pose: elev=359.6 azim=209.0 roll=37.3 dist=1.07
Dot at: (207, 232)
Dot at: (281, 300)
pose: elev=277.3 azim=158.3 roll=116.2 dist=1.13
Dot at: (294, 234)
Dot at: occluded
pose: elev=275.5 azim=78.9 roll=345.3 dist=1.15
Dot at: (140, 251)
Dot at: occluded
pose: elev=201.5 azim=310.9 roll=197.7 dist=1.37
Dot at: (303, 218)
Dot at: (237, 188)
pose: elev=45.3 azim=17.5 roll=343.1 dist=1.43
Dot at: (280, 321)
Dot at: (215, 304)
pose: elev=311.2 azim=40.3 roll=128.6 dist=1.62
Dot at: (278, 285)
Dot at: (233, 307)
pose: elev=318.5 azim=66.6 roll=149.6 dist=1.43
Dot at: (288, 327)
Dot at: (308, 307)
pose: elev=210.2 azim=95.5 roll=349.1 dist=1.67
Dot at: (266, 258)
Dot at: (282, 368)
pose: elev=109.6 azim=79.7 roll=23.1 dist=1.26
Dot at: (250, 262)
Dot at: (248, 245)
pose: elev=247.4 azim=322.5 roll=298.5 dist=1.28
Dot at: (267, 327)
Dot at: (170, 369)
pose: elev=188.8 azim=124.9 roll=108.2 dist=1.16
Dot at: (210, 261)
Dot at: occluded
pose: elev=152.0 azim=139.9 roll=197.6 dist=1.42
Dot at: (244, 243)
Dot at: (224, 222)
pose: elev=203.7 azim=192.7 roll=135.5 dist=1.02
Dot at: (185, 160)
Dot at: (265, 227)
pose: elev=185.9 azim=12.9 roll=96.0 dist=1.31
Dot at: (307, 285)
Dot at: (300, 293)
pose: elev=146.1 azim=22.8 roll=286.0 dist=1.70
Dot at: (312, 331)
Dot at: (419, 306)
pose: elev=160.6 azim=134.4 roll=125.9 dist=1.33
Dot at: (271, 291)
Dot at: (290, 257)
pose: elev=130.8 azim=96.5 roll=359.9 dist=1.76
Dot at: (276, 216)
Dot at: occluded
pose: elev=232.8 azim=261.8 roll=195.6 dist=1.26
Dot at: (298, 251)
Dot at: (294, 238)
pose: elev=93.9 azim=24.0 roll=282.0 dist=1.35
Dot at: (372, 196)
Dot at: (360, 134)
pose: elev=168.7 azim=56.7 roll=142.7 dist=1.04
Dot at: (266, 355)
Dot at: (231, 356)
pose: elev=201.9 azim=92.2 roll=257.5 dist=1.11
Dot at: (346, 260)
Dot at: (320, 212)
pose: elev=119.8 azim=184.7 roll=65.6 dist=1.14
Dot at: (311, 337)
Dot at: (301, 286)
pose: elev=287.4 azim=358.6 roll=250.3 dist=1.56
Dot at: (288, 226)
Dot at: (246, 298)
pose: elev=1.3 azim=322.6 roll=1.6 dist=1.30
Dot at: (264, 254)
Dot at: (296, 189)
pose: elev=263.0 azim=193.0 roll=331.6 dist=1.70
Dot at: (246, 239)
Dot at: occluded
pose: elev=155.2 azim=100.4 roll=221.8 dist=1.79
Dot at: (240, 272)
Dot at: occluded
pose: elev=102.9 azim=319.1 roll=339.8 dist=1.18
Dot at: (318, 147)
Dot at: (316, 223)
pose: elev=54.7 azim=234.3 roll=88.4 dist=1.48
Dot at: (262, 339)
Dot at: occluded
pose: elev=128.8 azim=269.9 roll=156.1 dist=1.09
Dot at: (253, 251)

◆ What you have to do: Copy out all of the rows above, changing every "pose" to "camera" and leaving everything else as it is.

◆ Exercise answer:
camera: elev=359.6 azim=209.0 roll=37.3 dist=1.07
Dot at: (207, 232)
Dot at: (281, 300)
camera: elev=277.3 azim=158.3 roll=116.2 dist=1.13
Dot at: (294, 234)
Dot at: occluded
camera: elev=275.5 azim=78.9 roll=345.3 dist=1.15
Dot at: (140, 251)
Dot at: occluded
camera: elev=201.5 azim=310.9 roll=197.7 dist=1.37
Dot at: (303, 218)
Dot at: (237, 188)
camera: elev=45.3 azim=17.5 roll=343.1 dist=1.43
Dot at: (280, 321)
Dot at: (215, 304)
camera: elev=311.2 azim=40.3 roll=128.6 dist=1.62
Dot at: (278, 285)
Dot at: (233, 307)
camera: elev=318.5 azim=66.6 roll=149.6 dist=1.43
Dot at: (288, 327)
Dot at: (308, 307)
camera: elev=210.2 azim=95.5 roll=349.1 dist=1.67
Dot at: (266, 258)
Dot at: (282, 368)
camera: elev=109.6 azim=79.7 roll=23.1 dist=1.26
Dot at: (250, 262)
Dot at: (248, 245)
camera: elev=247.4 azim=322.5 roll=298.5 dist=1.28
Dot at: (267, 327)
Dot at: (170, 369)
camera: elev=188.8 azim=124.9 roll=108.2 dist=1.16
Dot at: (210, 261)
Dot at: occluded
camera: elev=152.0 azim=139.9 roll=197.6 dist=1.42
Dot at: (244, 243)
Dot at: (224, 222)
camera: elev=203.7 azim=192.7 roll=135.5 dist=1.02
Dot at: (185, 160)
Dot at: (265, 227)
camera: elev=185.9 azim=12.9 roll=96.0 dist=1.31
Dot at: (307, 285)
Dot at: (300, 293)
camera: elev=146.1 azim=22.8 roll=286.0 dist=1.70
Dot at: (312, 331)
Dot at: (419, 306)
camera: elev=160.6 azim=134.4 roll=125.9 dist=1.33
Dot at: (271, 291)
Dot at: (290, 257)
camera: elev=130.8 azim=96.5 roll=359.9 dist=1.76
Dot at: (276, 216)
Dot at: occluded
camera: elev=232.8 azim=261.8 roll=195.6 dist=1.26
Dot at: (298, 251)
Dot at: (294, 238)
camera: elev=93.9 azim=24.0 roll=282.0 dist=1.35
Dot at: (372, 196)
Dot at: (360, 134)
camera: elev=168.7 azim=56.7 roll=142.7 dist=1.04
Dot at: (266, 355)
Dot at: (231, 356)
camera: elev=201.9 azim=92.2 roll=257.5 dist=1.11
Dot at: (346, 260)
Dot at: (320, 212)
camera: elev=119.8 azim=184.7 roll=65.6 dist=1.14
Dot at: (311, 337)
Dot at: (301, 286)
camera: elev=287.4 azim=358.6 roll=250.3 dist=1.56
Dot at: (288, 226)
Dot at: (246, 298)
camera: elev=1.3 azim=322.6 roll=1.6 dist=1.30
Dot at: (264, 254)
Dot at: (296, 189)
camera: elev=263.0 azim=193.0 roll=331.6 dist=1.70
Dot at: (246, 239)
Dot at: occluded
camera: elev=155.2 azim=100.4 roll=221.8 dist=1.79
Dot at: (240, 272)
Dot at: occluded
camera: elev=102.9 azim=319.1 roll=339.8 dist=1.18
Dot at: (318, 147)
Dot at: (316, 223)
camera: elev=54.7 azim=234.3 roll=88.4 dist=1.48
Dot at: (262, 339)
Dot at: occluded
camera: elev=128.8 azim=269.9 roll=156.1 dist=1.09
Dot at: (253, 251)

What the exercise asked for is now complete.